[Passage shown — start]

Special pleas of misjoinder and non-joinder –
Basis for
joinder of Minister is that he is vicariously liable for delict –
Defendant’s joinder is sanctioned
by law – Defendant’s
department plays a crucial role in expenditure of NPA –
Special plea of misjoinder
dismissed – National Prosecuting
Authority is a necessary party to be joined in proceedings –
Special plea of
non-joinder of NPA upheld.
IN
THE HIGH COURT OF SOUTH AFRICA
(EASTERN CAPE
DIVISION, MTHATHA)
CASE NO:1174/2016
In the matter between:
THEMBILE LUCAS
MGATYELWA
PLAINTIFF
And
MINISTER OF
POLICE
1
ST
DEFENDANT
MINISTER OF JUSTICE &
CORRECTIONAL
SERVICES
2
ND
DEFENDANT
JUDGMENT
ZONO AJ:
INTRODUCTION
[1]
The
plaintiff instituted the instant proceedings on 7 April 2016 against
the Minister of Police and the Minister of Justice and
Correctional
Services. The National Minister of Justice and Correctional Services
is sued in his capacity as such and as a Minister
vicariously liable
for the delicts committed or for omission by the members of the
National Prosecuting Authority and employees
in the Department of
Justice and Correctional Services when performing their duties within
the course and scope of their employment
with the Minister of Justice
and Correctional Services and is cited herein as the second
defendant.
[2] Relevant
averments in the particulars of claim that seek to connect the
Minister of Justice and Correctional
Services, the National
Prosecuting Authority to the actions of the public prosecutor
concerned are couched as follows:
“
8.2
.
. . .The Prosecutor:
8.2.1 had
a legal duty to read the police docket held under Cas No.33/09/2014
in order to assess the release
or otherwise of the plaintiff from
police custody,
8.2.2 had
a legal duty to decide whether to place or not the said
criminal case on the criminal court
roll if there was no sufficient
information in the police docket.”

[Passage shown — finish]

◆ Complete the following ◆
• 1. Decide whether each statement agrees with the judgment excerpt, answering yes or no and quoting the deciding words: (a) The plaintiff instituted the proceedings on 7 April 2016. (b) The special plea of misjoinder was upheld. (c) The Minister of Justice and Correctional Services is cited as the first defendant.
• 2. Reproduce the judgment excerpt from "Special pleas of" up to and including "of NPA upheld.", swapping in "rejected" wherever "dismissed" appears.

[Material supplied — start]

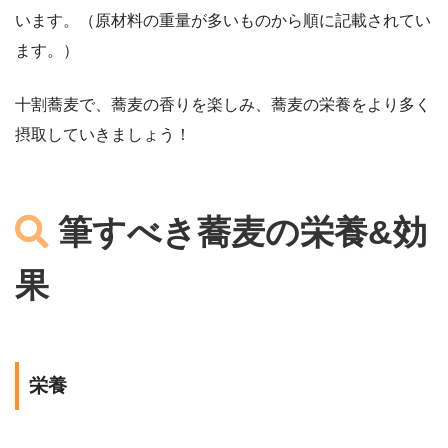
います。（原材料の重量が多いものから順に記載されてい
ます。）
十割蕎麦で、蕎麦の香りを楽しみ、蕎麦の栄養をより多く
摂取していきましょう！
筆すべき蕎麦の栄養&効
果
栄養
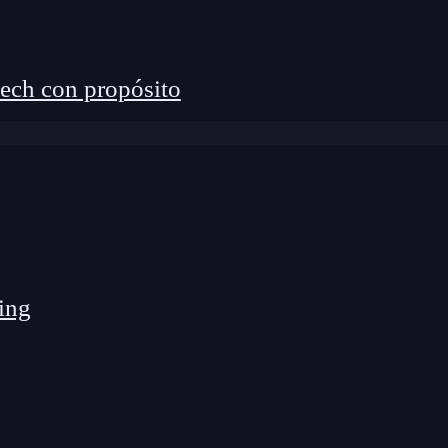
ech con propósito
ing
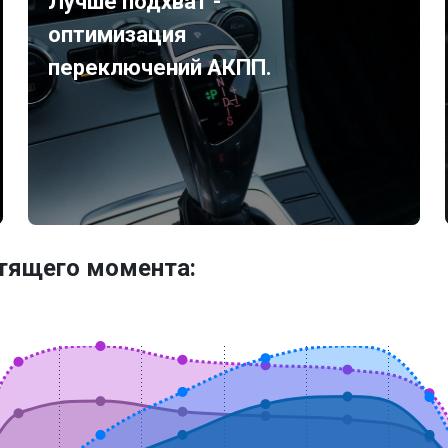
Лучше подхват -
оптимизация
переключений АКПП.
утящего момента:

[Material supplied — finish]
[Material supplied — start]

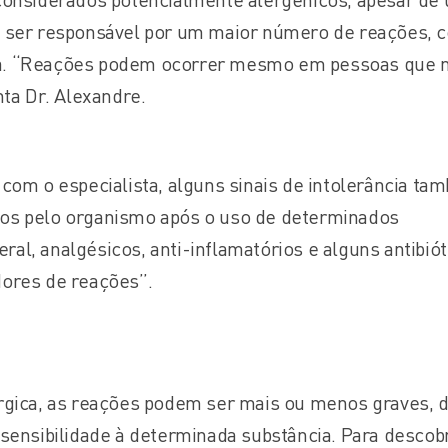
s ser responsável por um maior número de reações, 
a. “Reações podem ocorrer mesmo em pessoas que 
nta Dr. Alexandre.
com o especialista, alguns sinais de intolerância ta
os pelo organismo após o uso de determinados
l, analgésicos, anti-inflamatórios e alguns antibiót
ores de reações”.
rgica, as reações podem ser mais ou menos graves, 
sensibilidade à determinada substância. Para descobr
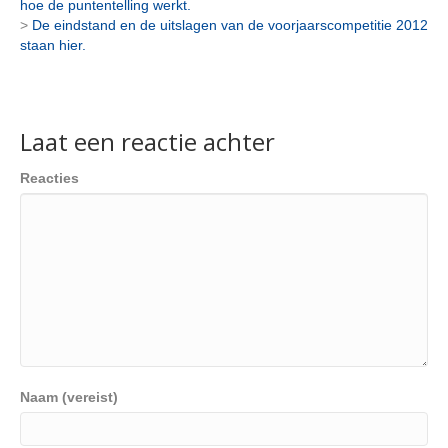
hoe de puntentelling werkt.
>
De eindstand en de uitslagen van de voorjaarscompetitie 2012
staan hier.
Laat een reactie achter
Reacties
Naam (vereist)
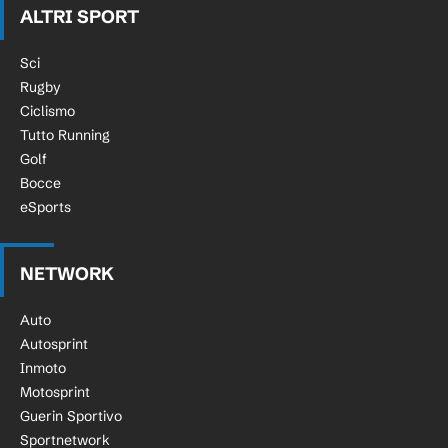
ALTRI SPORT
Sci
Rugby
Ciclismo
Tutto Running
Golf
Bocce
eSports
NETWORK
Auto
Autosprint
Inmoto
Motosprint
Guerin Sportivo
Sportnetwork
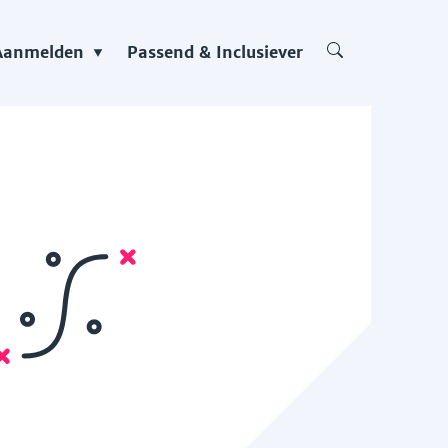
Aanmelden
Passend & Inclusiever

[Material supplied — finish]

◆ Set of answers ◆
• 1.
(a) Yes: "instituted the instant proceedings on 7 April 2016"
(b) No: "Special plea of misjoinder dismissed"
(c) No: "is cited herein as the second defendant"

• 2.
Special pleas of misjoinder and non-joinder –
Basis for
joinder of Minister is that he is vicariously liable for delict –
Defendant’s joinder is sanctioned
by law – Defendant’s
department plays a crucial role in expenditure of NPA –
Special plea of misjoinder
rejected – National Prosecuting
Authority is a necessary party to be joined in proceedings –
Special plea of
non-joinder of NPA upheld.